I recently overheard some dad’s talking, and one of them told the others how he told his daughter to “Man up, Princess”.
I am still not sure how I feel about this phrase taken as it is, but I haven’t been able to get it out of my head.
To put it into context his 13 year old daughter was having a tough time adjusting to weekly boarding school, despite it being her choice to go. After a few weeks of her crying that she was missing home he eventually gave her the choice and said she could come home.
Her reply was, “No, it’s okay. I want to stay.”
So his reply to her was, “Well then you had better man up, Princess.”
What does ‘Man Up Princess’ actually mean?
I totally agree with him in his approach. He gave her the choice initially to go away to boarding school or stay local; she chose to go. Then he gave her another choice to come home or stay; again she chose to stay away. So basically she needs to toughen up and embrace the reality of her choices. It can’t be that bad if she’s choosing to stay.
It’s just the phrase that I’m struggling with.
Don’t get me wrong. I’m all for tough love.
The other day my youngest daughter came running over crying because she’d stubbed her toe or something, and my eldest turned to her and said “Yes, but did you die?”
This was a statement she could only have gotten from me! haha
I also like the fact that he’s calling her ‘Princess’, a term many fathers use when talking to or about their daughters, my own husband included.
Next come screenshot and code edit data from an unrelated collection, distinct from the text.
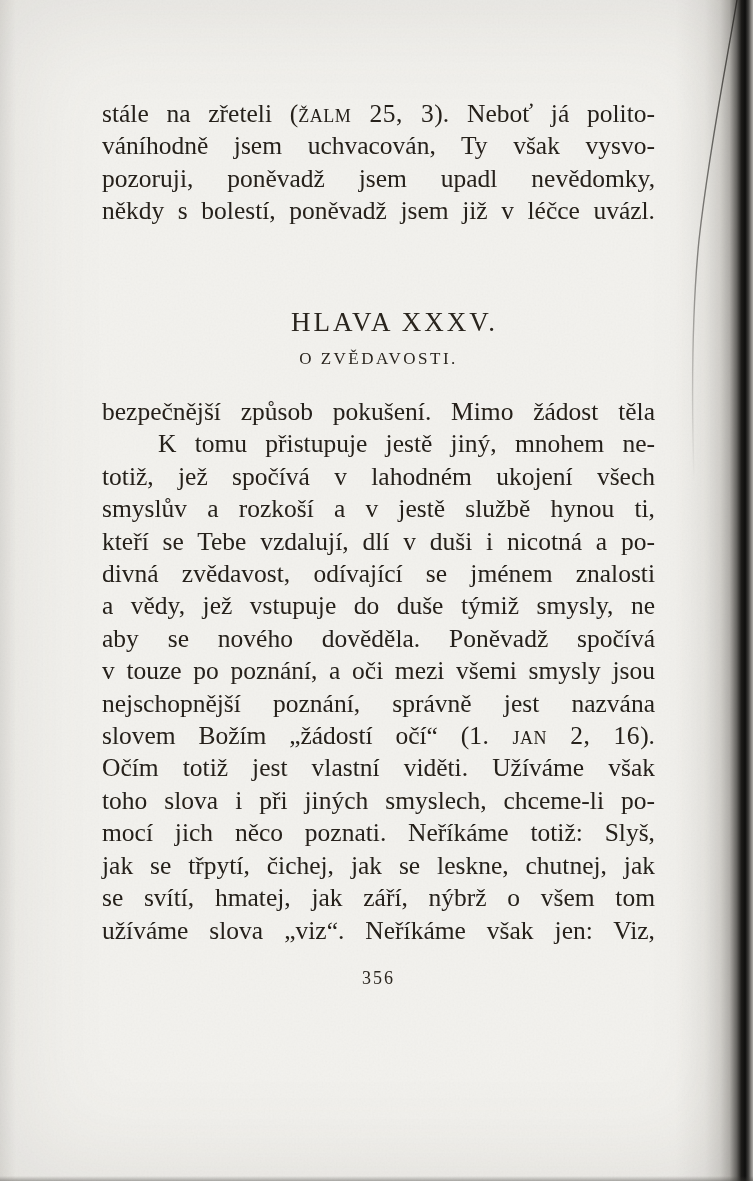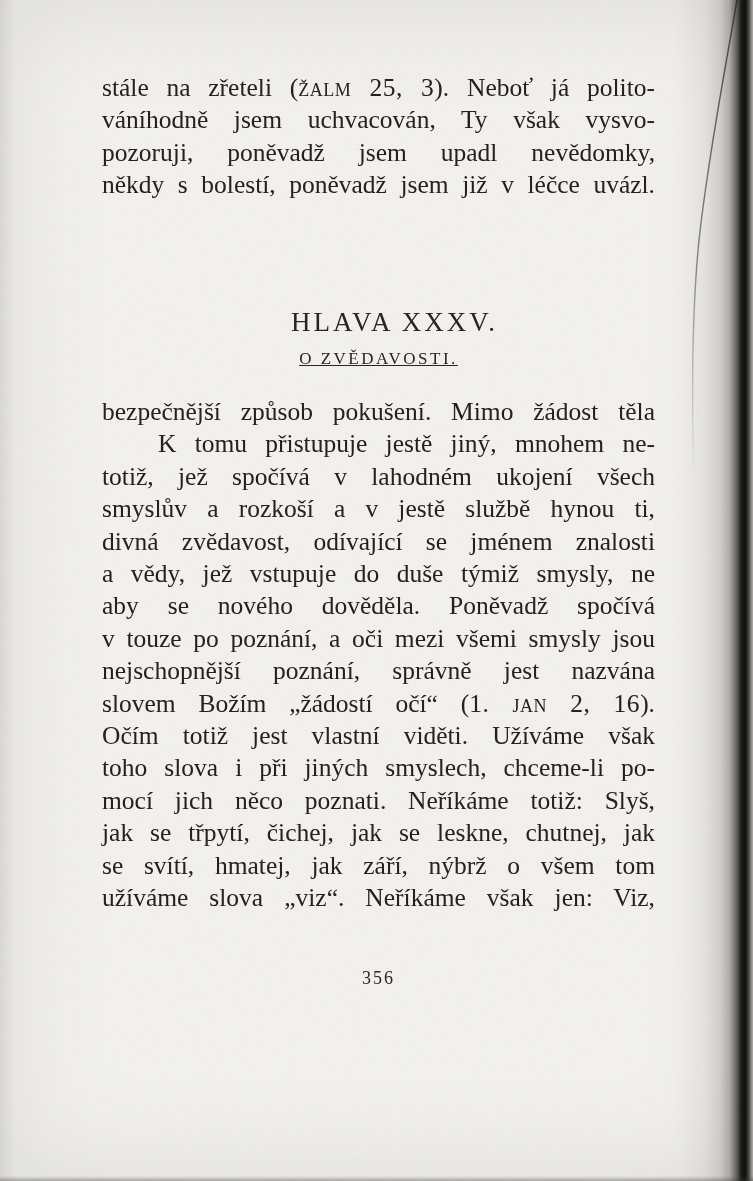--- a/index.html
+++ b/index.html
@@ -86,7 +86,7 @@
     font-variant: small-caps;
     letter-spacing: 0.5px;
   }
-  .para1 { top: 72px; }
+  .para1 { top: 98px; }
   .para2 { top: 396px; }
   .chapter-heading {
     position: absolute;

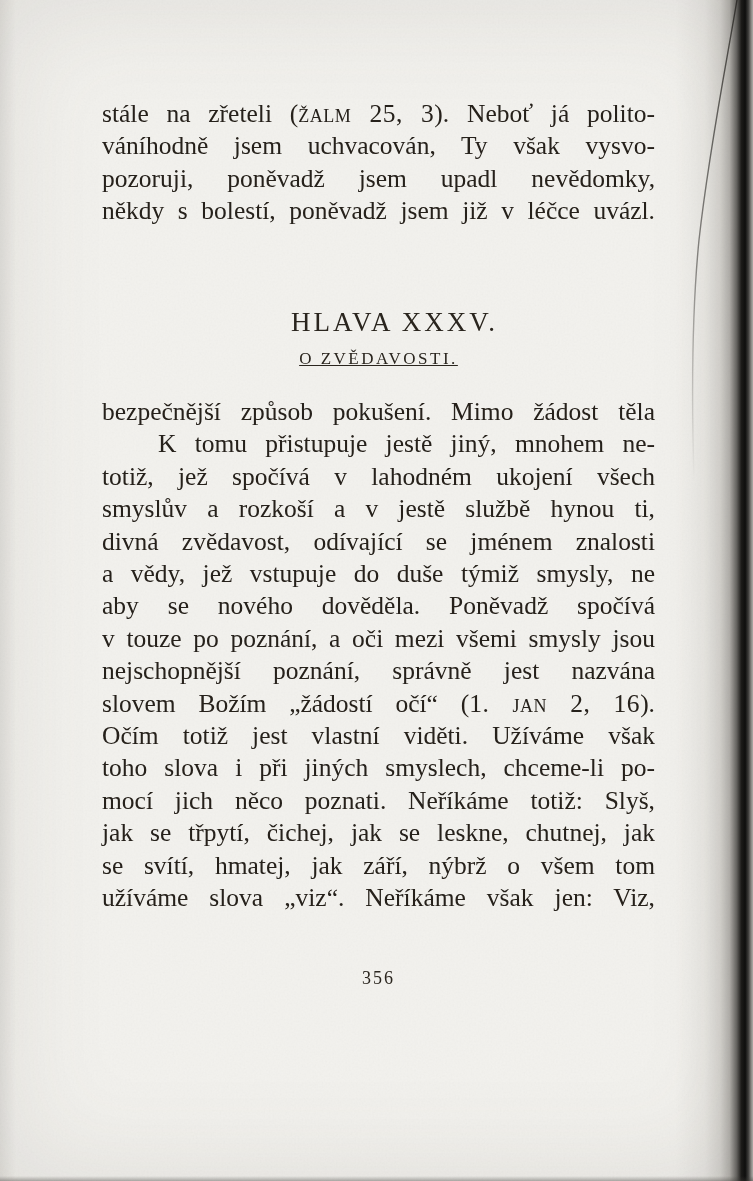--- a/index.html
+++ b/index.html
@@ -111,7 +111,6 @@
     font-weight: normal;
     letter-spacing: 2.5px;
     color: #2a251e;
-    text-decoration: underline;
   }
   .page-number {
     position: absolute;

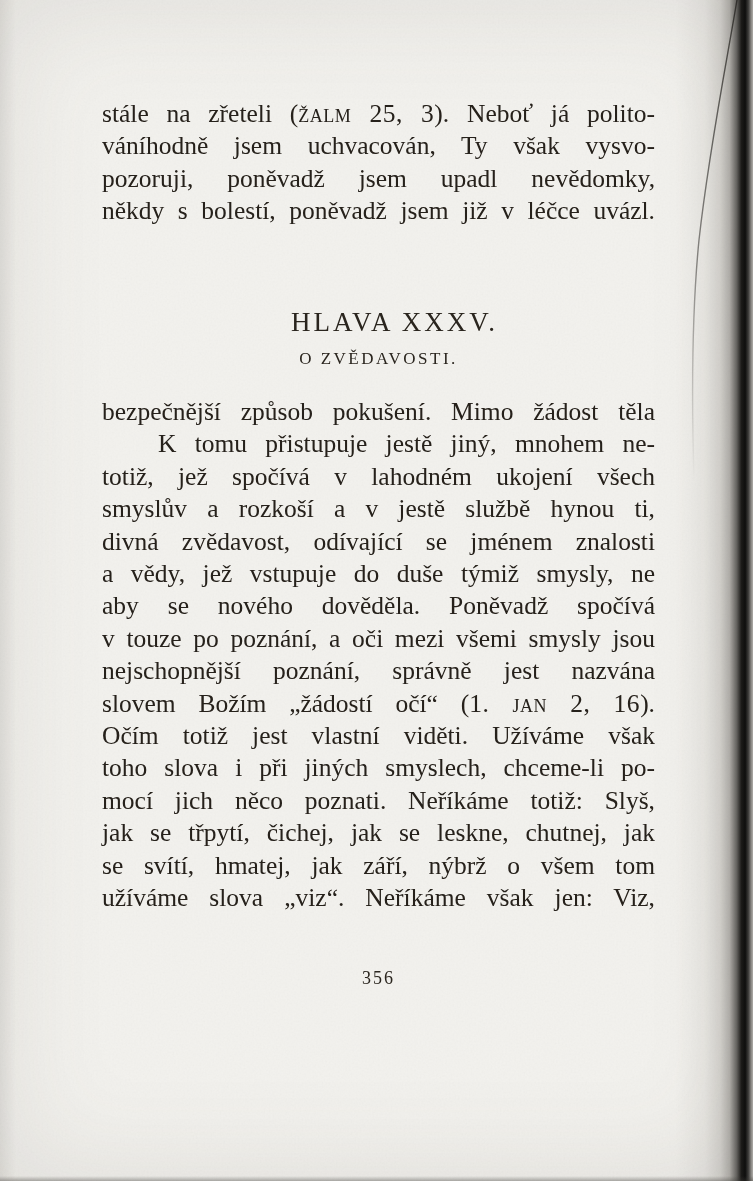--- a/index.html
+++ b/index.html
@@ -156,6 +156,7 @@
       <span class="line indent" style="display:block">K tomu přistupuje jestě jiný, mnohem ne-</span>
       <span class="line" style="display:block">totiž, jež spočívá v lahodném ukojení všech</span>
       <span class="line" style="display:block">smyslův a rozkoší a v jestě službě hynou ti,</span>
+      <span class="line" style="display:block">kteří se Tebe vzdalují, dlí v duši i nicotná a po-</span>
       <span class="line" style="display:block">divná zvědavost, odívající se jménem znalosti</span>
       <span class="line" style="display:block">a vědy, jež vstupuje do duše týmiž smysly, ne</span>
       <span class="line" style="display:block">aby se nového dověděla. Poněvadž spočívá</span>

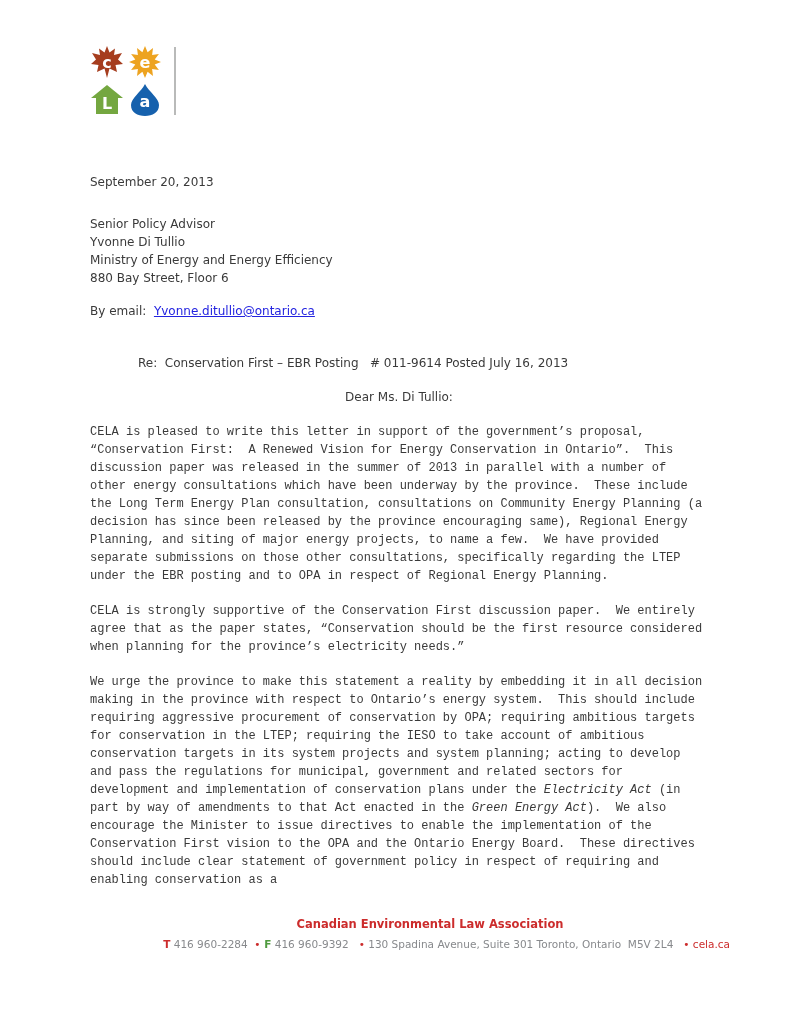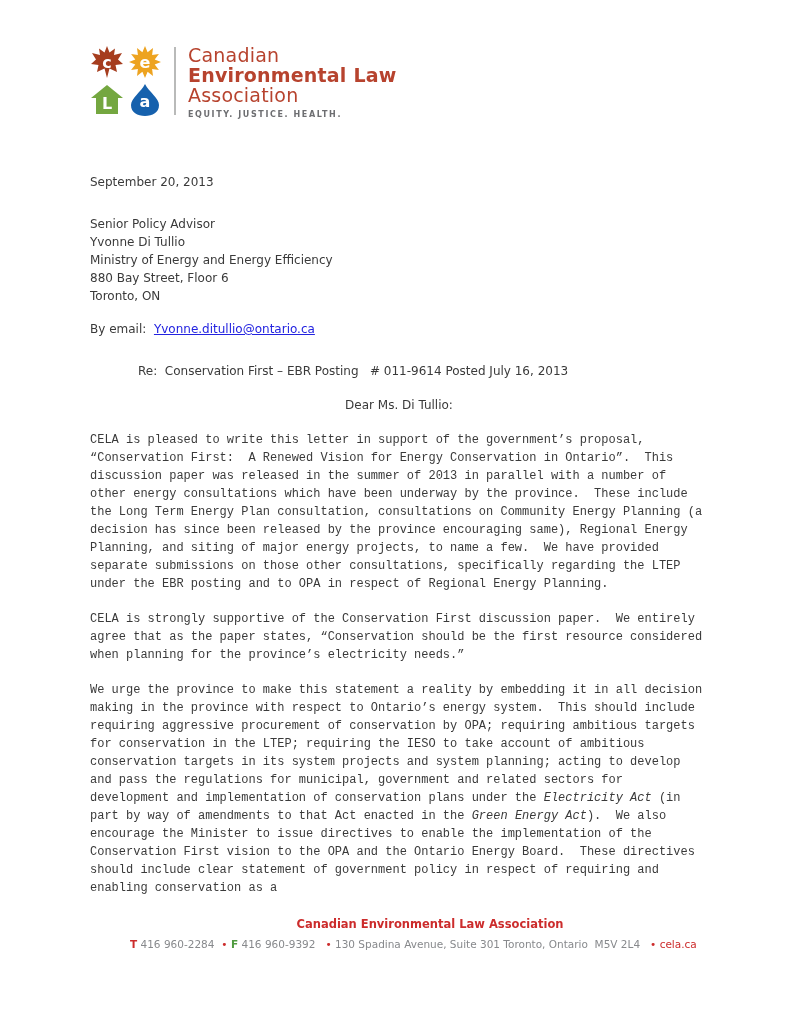--- a/index.html
+++ b/index.html
@@ -91,12 +91,6 @@
       </div>
     </div>
     <div class="logo-divider"></div>
-    <div class="logo-text">
-      <div class="logo-line">Canadian</div>
-      <div class="logo-line bold">Environmental Law</div>
-      <div class="logo-line">Association</div>
-      <div class="logo-tagline">EQUITY. JUSTICE. HEALTH.</div>
-    </div>
   </div>
 
   <div class="letter">

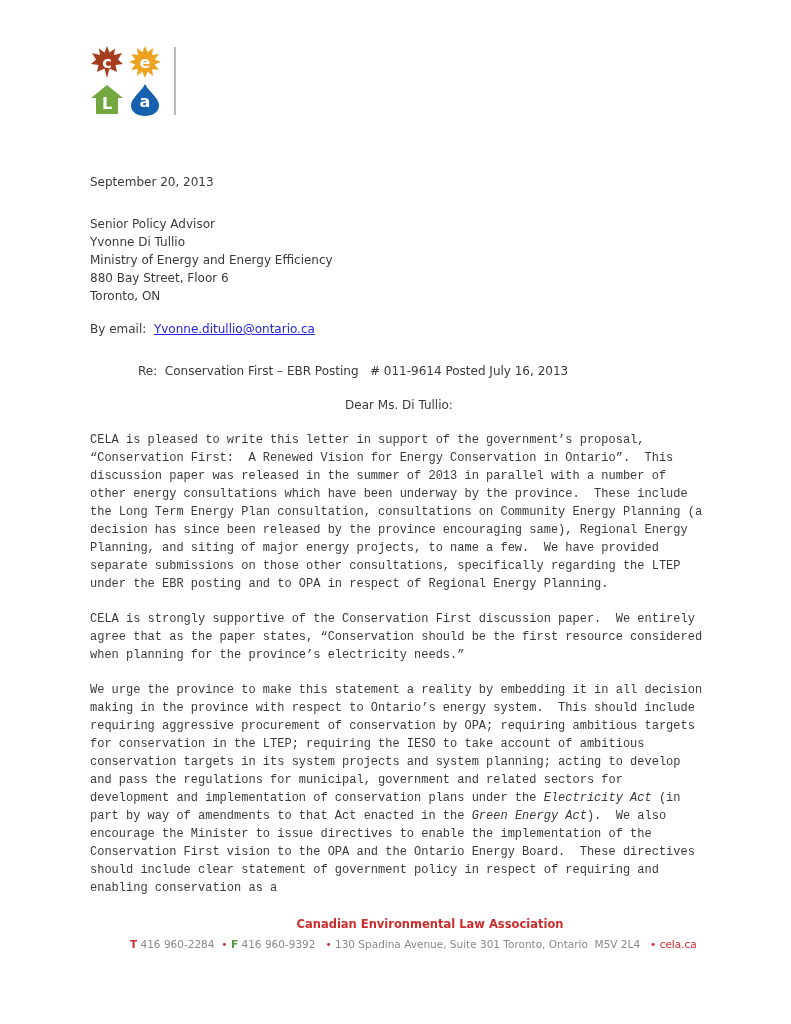--- a/index.html
+++ b/index.html
@@ -101,7 +101,6 @@
       <div class="line">Yvonne Di Tullio</div>
       <div class="line">Ministry of Energy and Energy Efficiency</div>
       <div class="line">880 Bay Street, Floor 6</div>
-      <div class="line">Toronto, ON</div>
     </div>
 
     <div class="email-row"><span>By email:  </span><a class="email-link">Yvonne.ditullio@ontario.ca</a></div>

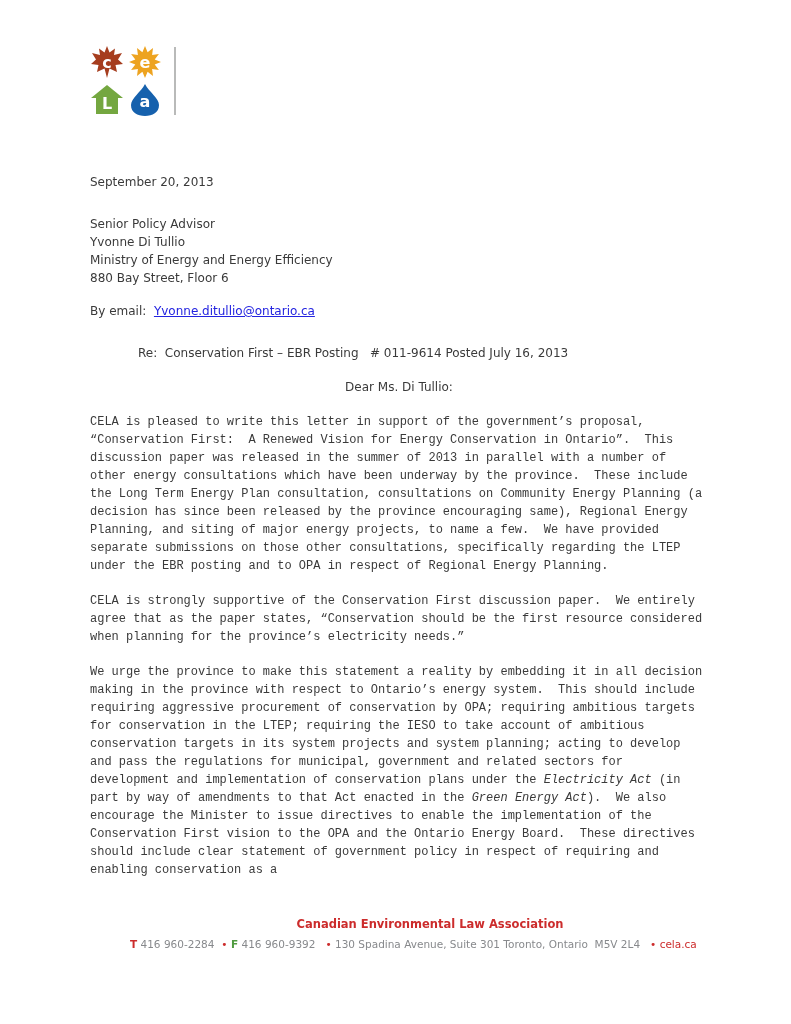--- a/index.html
+++ b/index.html
@@ -43,7 +43,7 @@
   .recipient { margin-top:24px; }
   .email-row { margin-top:15px; white-space:pre-wrap; }
   .email-link { color:#2323e0; text-decoration:underline; cursor:pointer;margin-top:24px; }
-  .subject { margin-top:24px; padding-left:48px; white-space:pre-wrap; }
+  .subject { margin-top:34px; padding-left:48px; white-space:pre-wrap; }
   .salutation { margin-top:16px;text-align:center; }
   .para { margin:17px 0 0 0;font-family:Liberation Mono, monospace; }
   .ital { font-style:italic;text-align:right; }

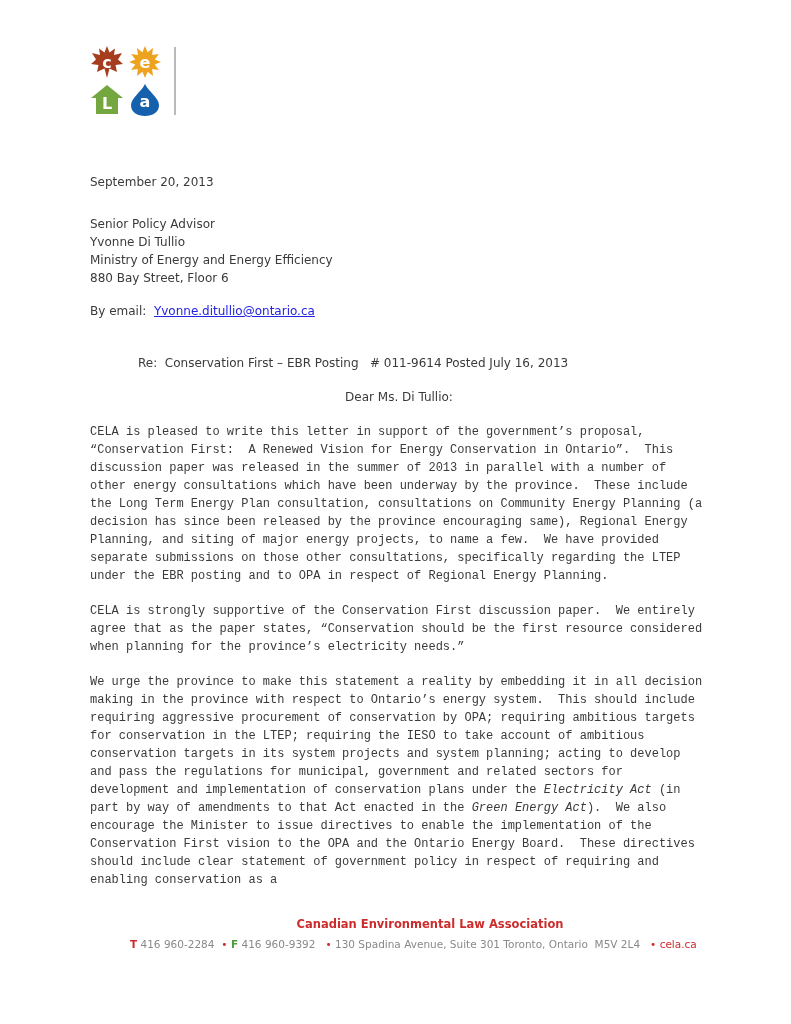--- a/index.html
+++ b/index.html
@@ -51,7 +51,7 @@
   
   .footer { position:absolute; top:917px; left:130px; width:600px; }
   .footer-org { font-size:11.5px; font-weight:bold; color:#cc2c2c;text-align:center; }
-  .footer-contact { margin-top:7px; font-size:10.5px; color:#87898c; white-space:pre-wrap; }
+  .footer-contact { margin-top:7px; font-size:10.5px; color:#87898c; white-space:pre-wrap;text-align:right; }
   .footer-contact .t-label { color:#cc2c2c; font-weight:bold; }
   .footer-contact .f-label { color:#4f9b3f; font-weight:bold; }
   .footer-contact .bullet { color:#cc2c2c; }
It implies love and protection and is definitely used as a term of endearment whilst also acknowledging that they might be a tiny bit spoilt.
The ‘man up’ part is the part I’m struggling with I think. Whilst I get that he is trying to tell her to toughen up a bit, couldn’t he have just said “Toughen up, Princess” instead.
To imply that only men are tough or strong, whilst by contrast women aren’t, is … irritating.
What’s The Opposite of Man Up Princess?
What would the reverse be? “Soften up, prince?”
That really doesn’t work does it. You would never hear something like that.
I’m not really sure I even have a point to make.
Let’s get some perspective.
These men were all having a heartfelt conversation where they were sharing their love for their children, and having an open debate about what they considered to be best for them. They were all strong, macho type of men, and they were all loving, caring fathers.
I’m sure he didn’t mean anything bad by it either. He didn’t even realise that what he was saying would be taken in any way other than what he was trying to convey.
I’m almost trying to convince myself that it’s okay though.
Part of me doesn’t want to. Part of me is hoping my husband will read this and know me well enough to understand why I wouldn’t want him to say that to our daughters.
I think it’s because it’s disrespectful to women that I’m struggling with it; the implication being that a woman isn’t as strong, or as brave, or as tough as a man.
Is it even fair of me to have a problem with this?
That said, I’m hardly a bra burning ball busting advocate for feminism, that’s just not me, although thank you to those who are.
I’m confident enough that in our family of women, all the sisters and daughters, that my girls will be strong, brave and tough; and should they need a little bit of tough love, they will instead be told to “toughen up, princess”.
Now that I’ve had my little rambling rant, let me go and clean up my daughter’s Elsa costume so she can wear it to school next week. I guess Elsa isn’t the worst Disney Princess to aspire to be now is she? A young royal thrust into the role of protector of her people far too young, but who eventually wins the battle over her own demons to rise to the occasion and defeat evil.
My personal bravest Disney Princess is Merida from Brave. A fiery strong willed Scottish lass.